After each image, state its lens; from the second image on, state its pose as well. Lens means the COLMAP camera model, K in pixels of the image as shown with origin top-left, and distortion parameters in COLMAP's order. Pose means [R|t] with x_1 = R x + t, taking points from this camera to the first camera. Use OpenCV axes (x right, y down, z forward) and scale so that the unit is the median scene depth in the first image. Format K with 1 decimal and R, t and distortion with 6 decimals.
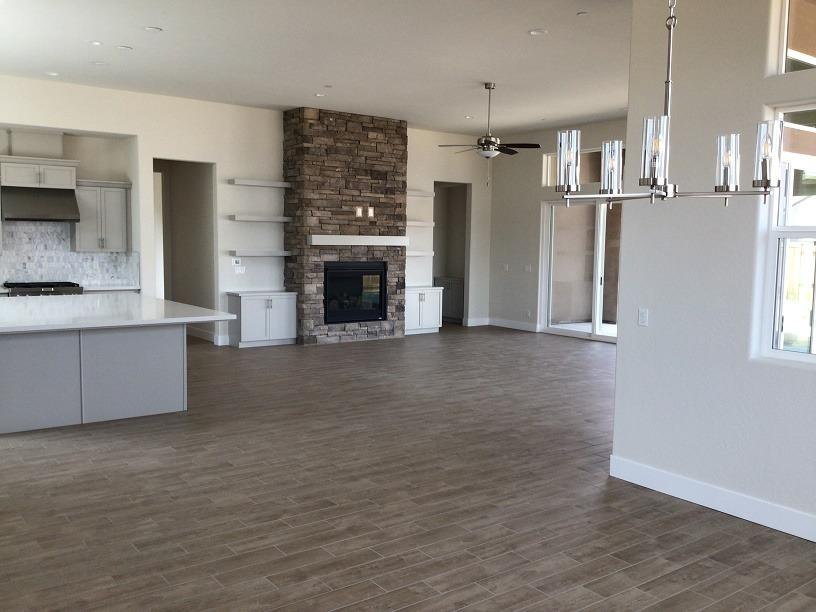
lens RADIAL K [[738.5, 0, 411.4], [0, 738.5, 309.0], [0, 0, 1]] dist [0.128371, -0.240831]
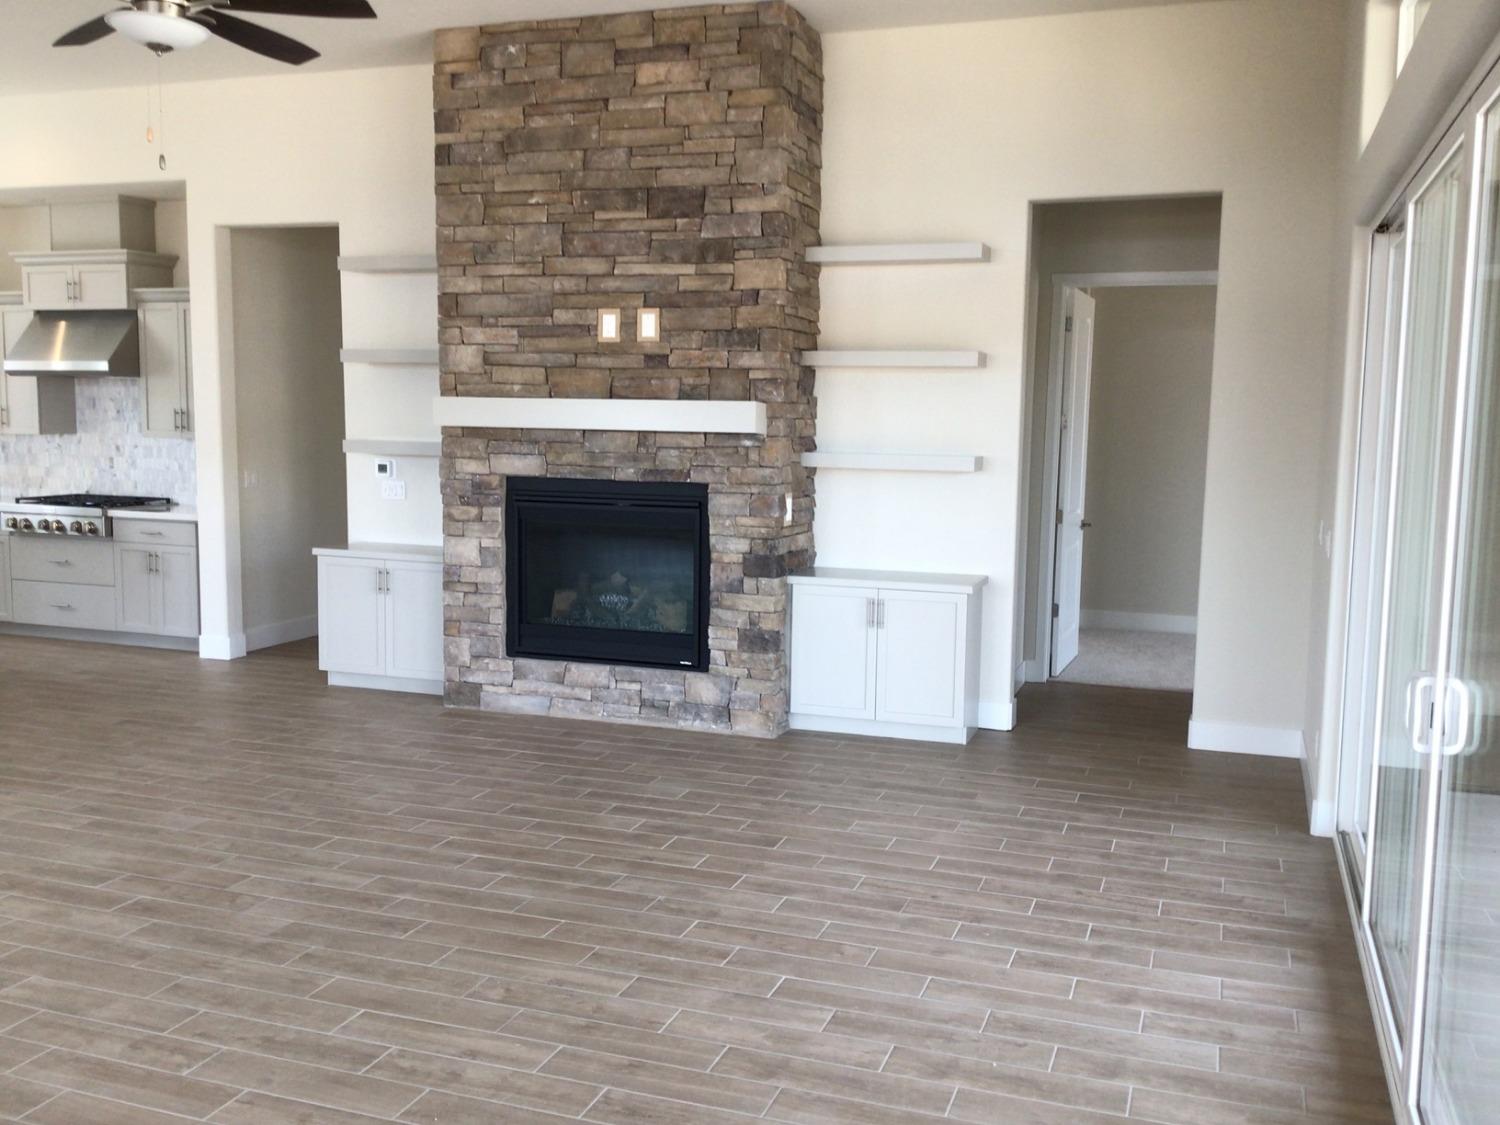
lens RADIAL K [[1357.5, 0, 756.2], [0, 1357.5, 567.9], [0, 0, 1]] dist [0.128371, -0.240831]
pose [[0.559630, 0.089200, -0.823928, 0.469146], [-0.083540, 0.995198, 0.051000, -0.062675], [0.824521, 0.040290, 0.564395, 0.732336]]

**Directions:**
Keep every word of the lines above unchanged in the copy, and omit the pictures.

**Answer for this exercise:**
After each image, state its lens; from the second image on, state its pose as well. Lens means the COLMAP camera model, K in pixels of the image as shown with origin top-left, and distortion parameters in COLMAP's order. Pose means [R|t] with x_1 = R x + t, taking points from this camera to the first camera. Use OpenCV axes (x right, y down, z forward) and scale so that the unit is the median scene depth in the first image. Format K with 1 decimal and R, t and distortion with 6 decimals.
lens RADIAL K [[738.5, 0, 411.4], [0, 738.5, 309.0], [0, 0, 1]] dist [0.128371, -0.240831]
lens RADIAL K [[1357.5, 0, 756.2], [0, 1357.5, 567.9], [0, 0, 1]] dist [0.128371, -0.240831]
pose [[0.559630, 0.089200, -0.823928, 0.469146], [-0.083540, 0.995198, 0.051000, -0.062675], [0.824521, 0.040290, 0.564395, 0.732336]]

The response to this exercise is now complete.